● **Text excerpt**:
=== Section Start ===

Achieving human security – as with the SDGs - requires close cooperation amongst various stakeholders including states, international organizations, business, civil society and academia. ©UNDP

 

As prepared for delivery.

I am delighted to be here with you to celebrate the 25th Anniversary of the Human Security concept.

I would like to extend my sincere gratitude to the Governments of Japan, Norway, South Africa and Thailand and to the UN’s Human Security Unit for inviting me to deliver this keynote speech today.

The Concept of Human Security

The concept of human security was brought to life in UNDP’s landmark 1994 Human Development Report, entitled, “New Dimensions of Human Security”.

The report introduced a new concept of human security, which equates security with people rather than territories, with development rather than arms.

It recognized that measuring income is simply not enough to gauge the wellbeing of people.

The 1994 report stressed that human security is people-centered and, “is concerned with how people live and breathe in a society, how freely they exercise their many choices, how much access they have to market and social opportunities – and whether they live in conflict or in peace”.  

The concept revolves around the importance of affording people “freedom from fear” and “freedom from want”.

The concept of human security has of course evolved since the landmark 1994 report. General Assembly resolution 66/290 of 2012 was an important milestone as it described human security as, “the right of people to live in freedom and dignity, free from poverty and despair”.

=== Section End ===

● **What to do**:
• 1. In the human security speech, what was the title of UNDP's 1994 Human Development Report?
• 2. Extract everything from "I am delighted" down to "rather than arms." in the human security speech, copying it word for word.

● **Dataset section**:

=== Section Start ===

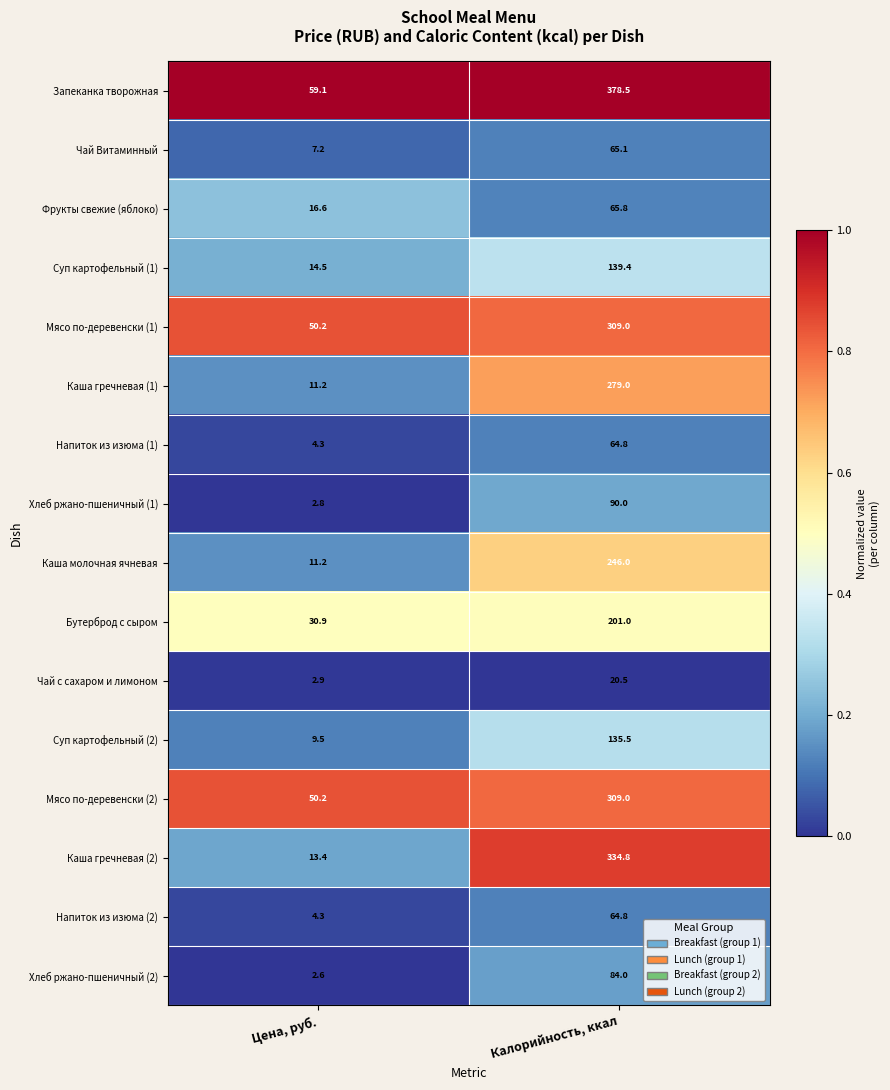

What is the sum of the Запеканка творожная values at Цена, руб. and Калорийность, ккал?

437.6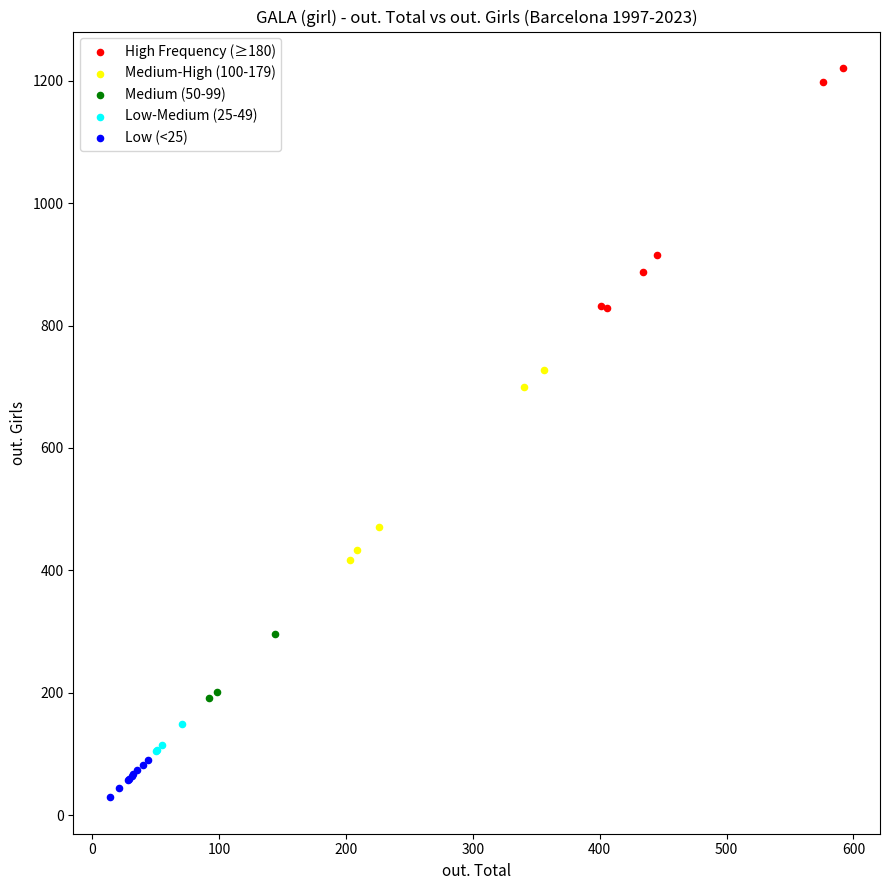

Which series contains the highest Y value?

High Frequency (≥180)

=== Section End ===

● **Responses in order**:
• 1. "New Dimensions of Human Security"

• 2.
I am delighted to be here with you to celebrate the 25th Anniversary of the Human Security concept.

I would like to extend my sincere gratitude to the Governments of Japan, Norway, South Africa and Thailand and to the UN’s Human Security Unit for inviting me to deliver this keynote speech today.

The Concept of Human Security

The concept of human security was brought to life in UNDP’s landmark 1994 Human Development Report, entitled, “New Dimensions of Human Security”.

The report introduced a new concept of human security, which equates security with people rather than territories, with development rather than arms.